A memoir from the author of the Tales of the City series, chronicling his odyssey from the conservative, racist old South to freewheeling San Francisco, and his evolution from curious youth to ground-breaking writer and gay rights pioneer.
Maupin’s memories are by turns touching and humorous, as when he recalls losing his virginity in 1969 ... Maupin highlights his Hollywood friendships, which move beyond name-dropping and into poignant conversations about coming out, particularly during the fight against AIDS in the 1980s ... the heart of the book comes through when Maupin’s worlds collide: His parents happen to be in town for a visit when Harvey Milk and Mayor George Moscone are assassinated. The sorrow of watching his Republican father at an emotional memorial for a great figure, a victim of homophobia, suddenly turns the narrative into a heartrending portrait of redemption ... Engaging and revelatory, Maupin’s memoir is a delight, punctuating a distinguished career in letters.
...[a] vivid and charming memoir ... Maupin’s true-life tale bears stylistic trademarks that made his fiction popular: a knack for memorable characters, a humorous outlook even in the face of serious topics (wars, AIDS, life in the closet) and a heart-on-sleeve willingness to jerk a few tears and sprinkle plenty of fairy dust. He peppers the long arc of his 72 years with the snappy skill of a seasoned, deadline-driven vignettist ... Logical Family falls off a bit at the end, as Maupin interrupts himself with name-dropping anecdotes and perhaps too much about seeking to make peace with his parents, but his memoir is never less than engaging.

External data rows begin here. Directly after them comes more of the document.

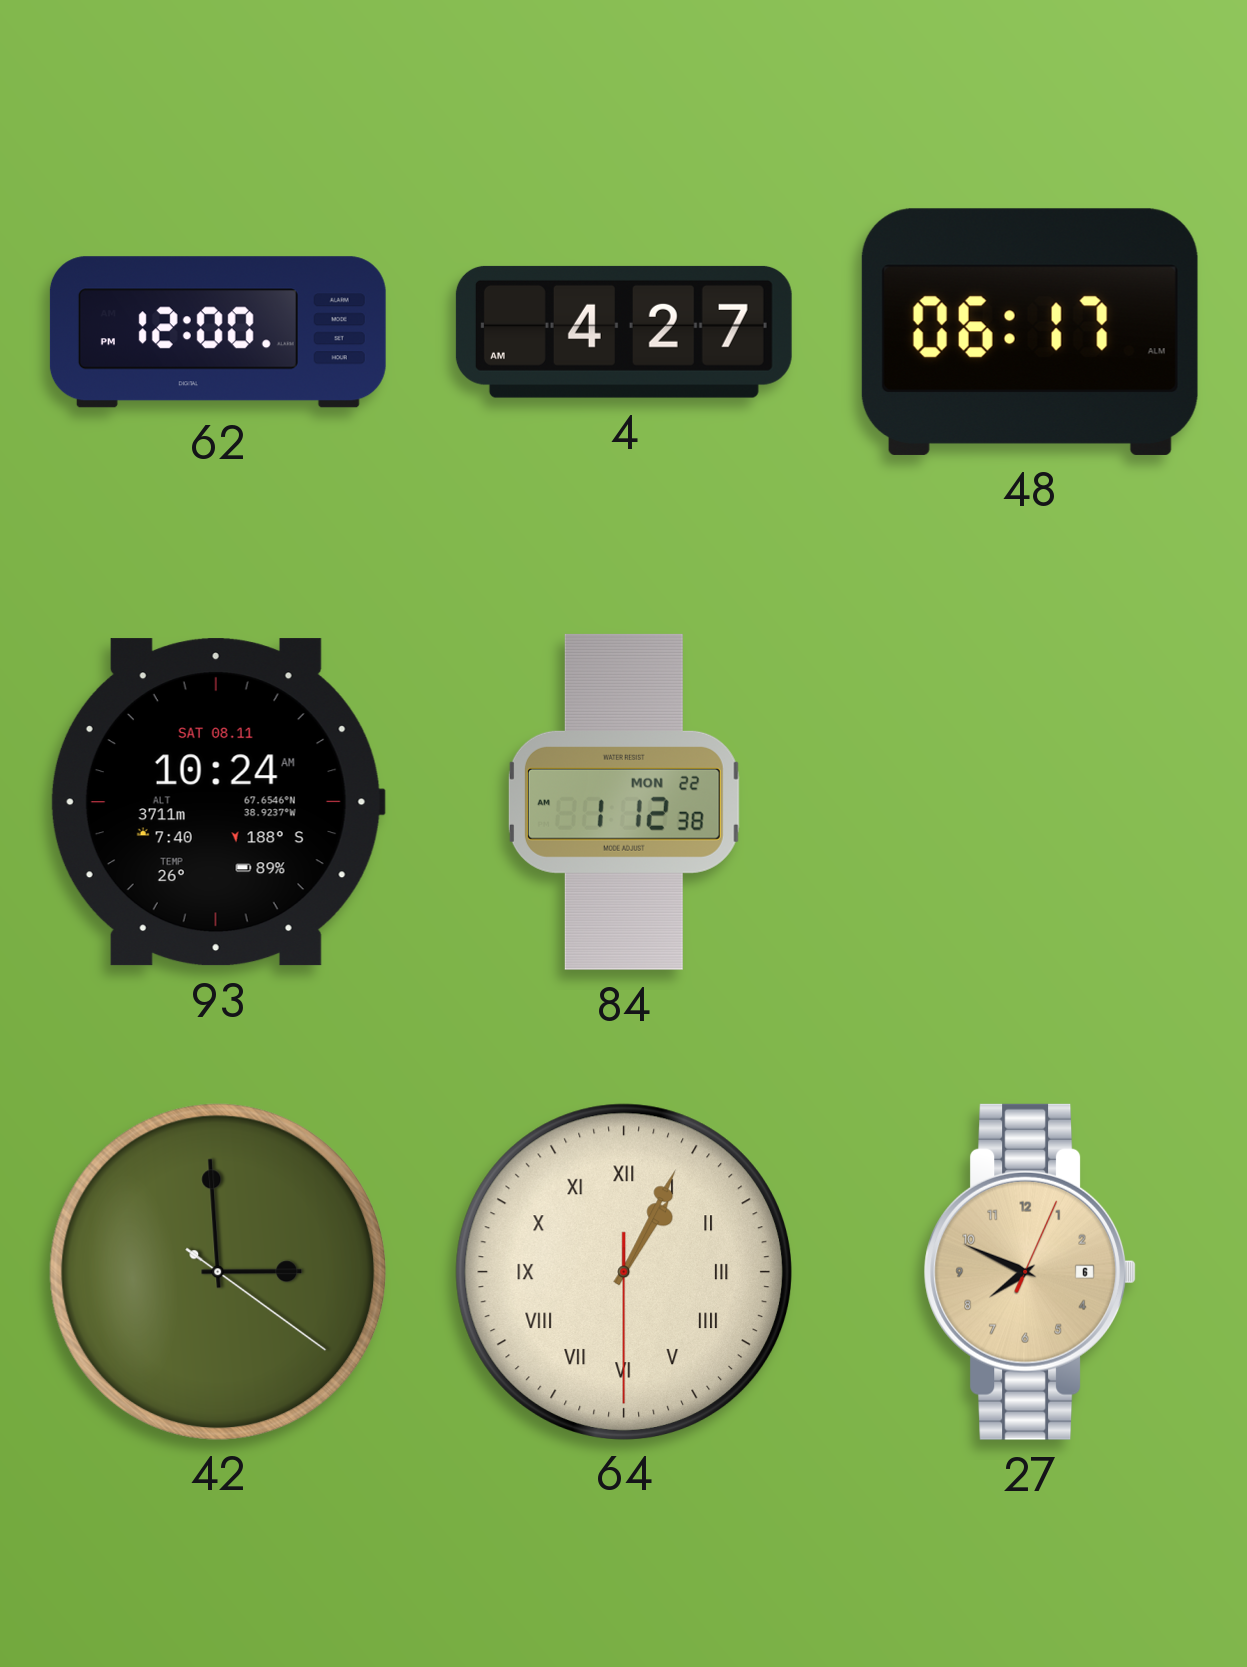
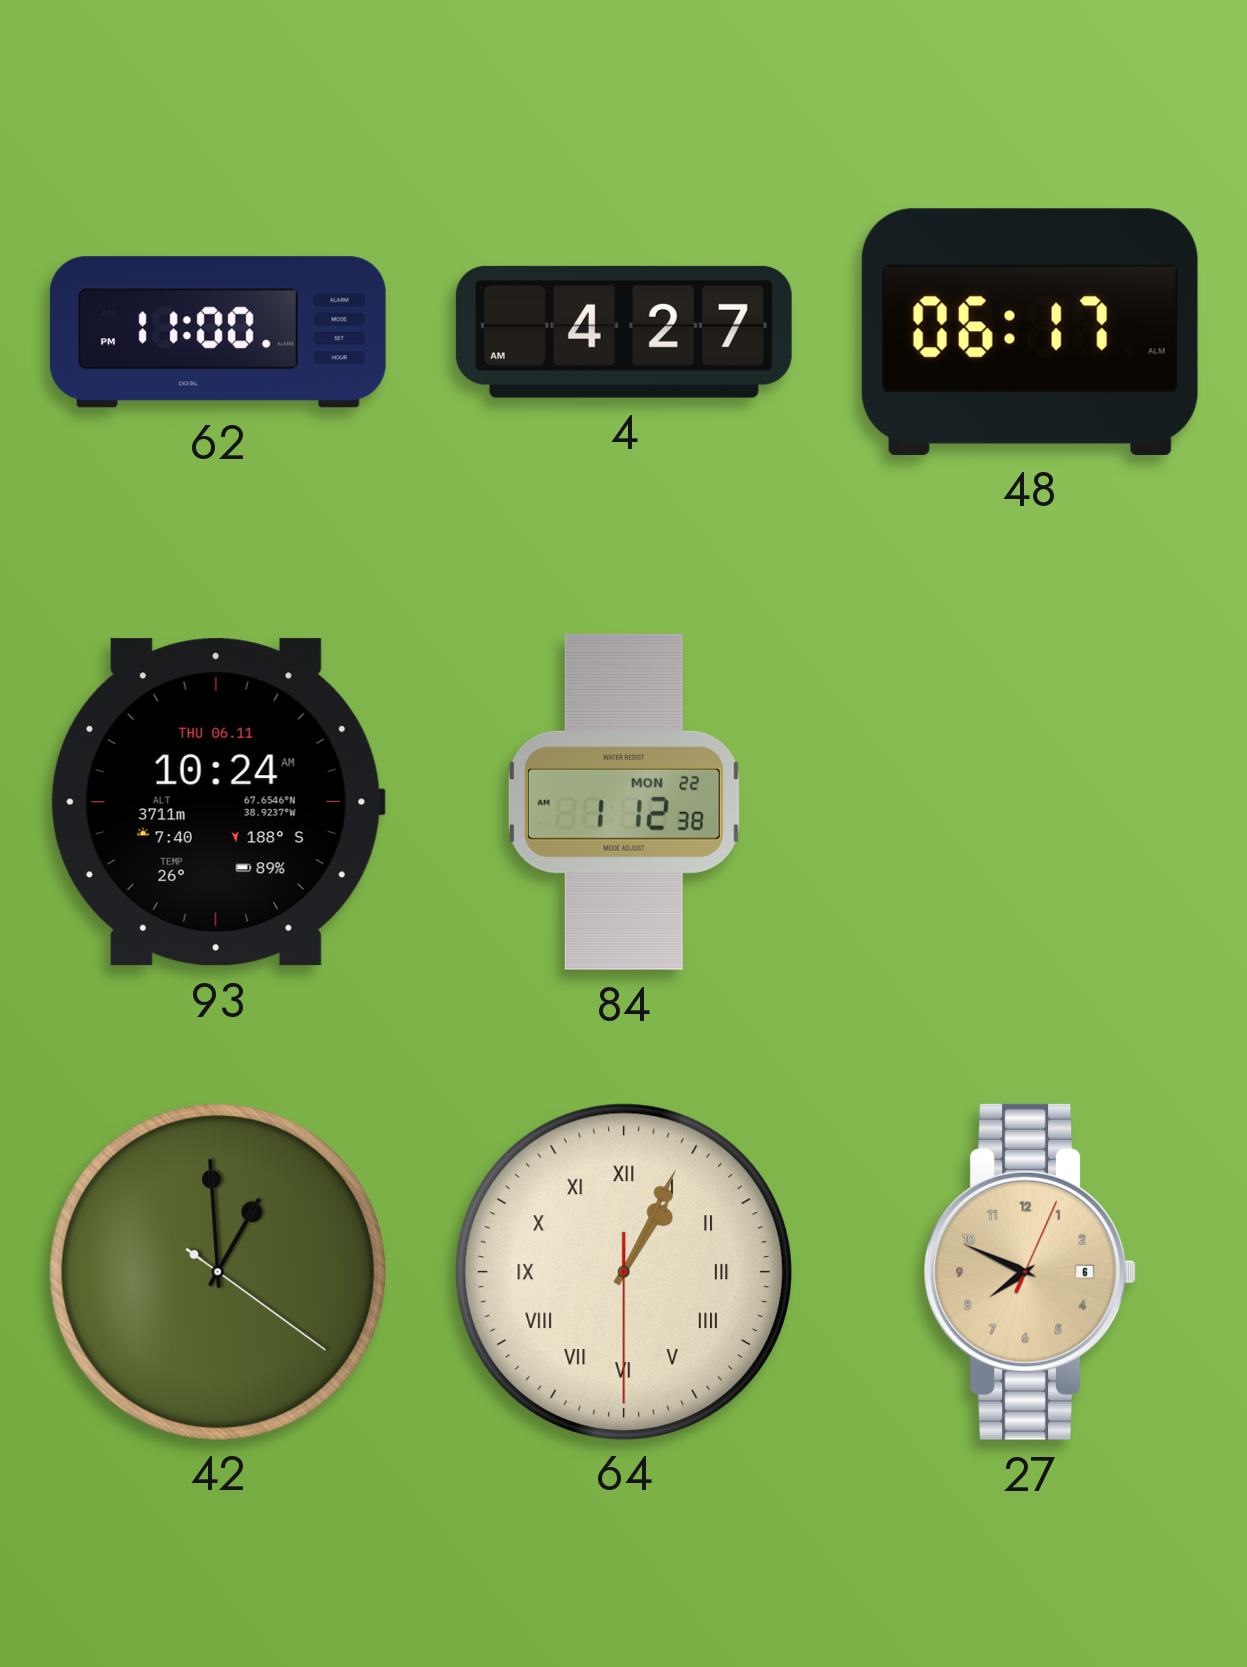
62: 12:00 -> 11:00
93 date: SAT 08.11 -> THU 06.11
42: 2:59 -> 12:59
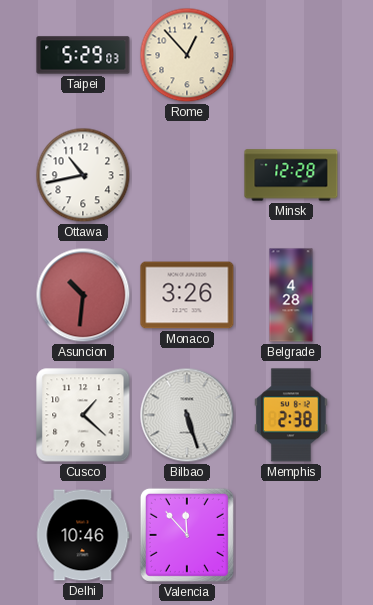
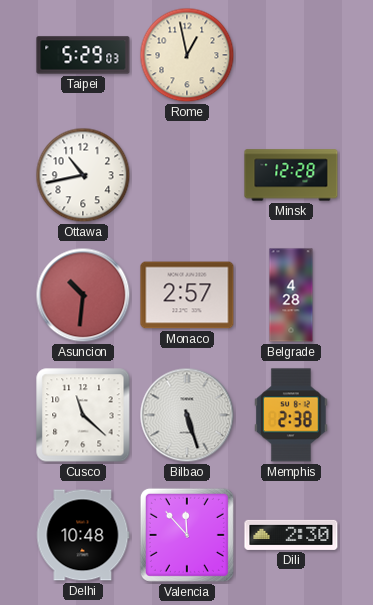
Rome: 12:53 -> 12:58
Monaco: 3:26 -> 2:57
Cusco: 1:22 -> 11:22
Delhi: 10:46 -> 10:48
Dili: none -> 2:30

The pleasure of this book, beyond the funny anecdotes and poignant reflections, is getting a behind-the-scenes look at a treasured series of novels and reading a first-hand account of a significant human rights movements in our nation’s history. Maupin offers a vivid look at key moments—such as the murder of Harvey Milk—and the impact these had on the gay rights movement and his life. Unsurprisingly, Maupin is a sympathetic and soulful storyteller. His account of a past struggle for equality is especially important in our fraught present.